The records below:
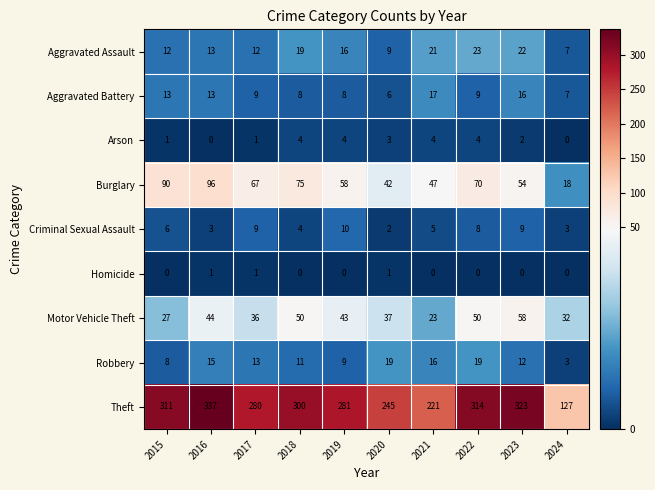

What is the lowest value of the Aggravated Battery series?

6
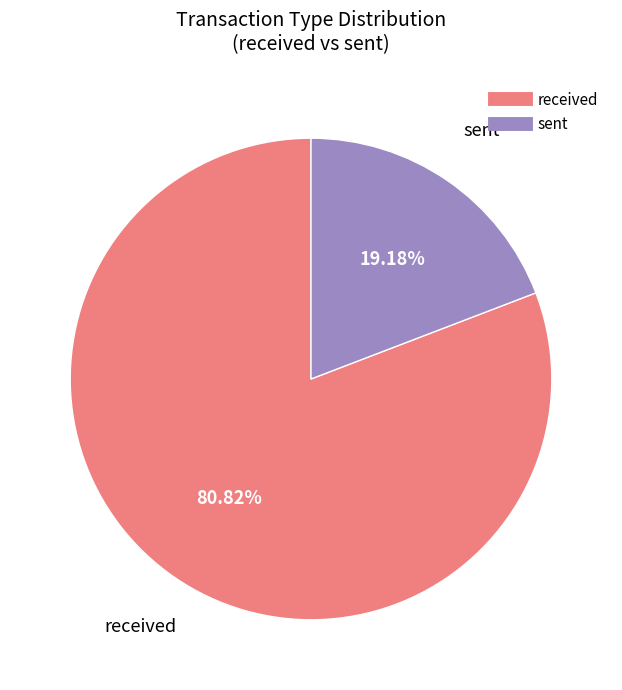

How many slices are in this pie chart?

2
End of The records.
» **Task**
Please list every line in the records above that contains the word "series".

» **Exercise solution**
What is the lowest value of the Aggravated Battery series?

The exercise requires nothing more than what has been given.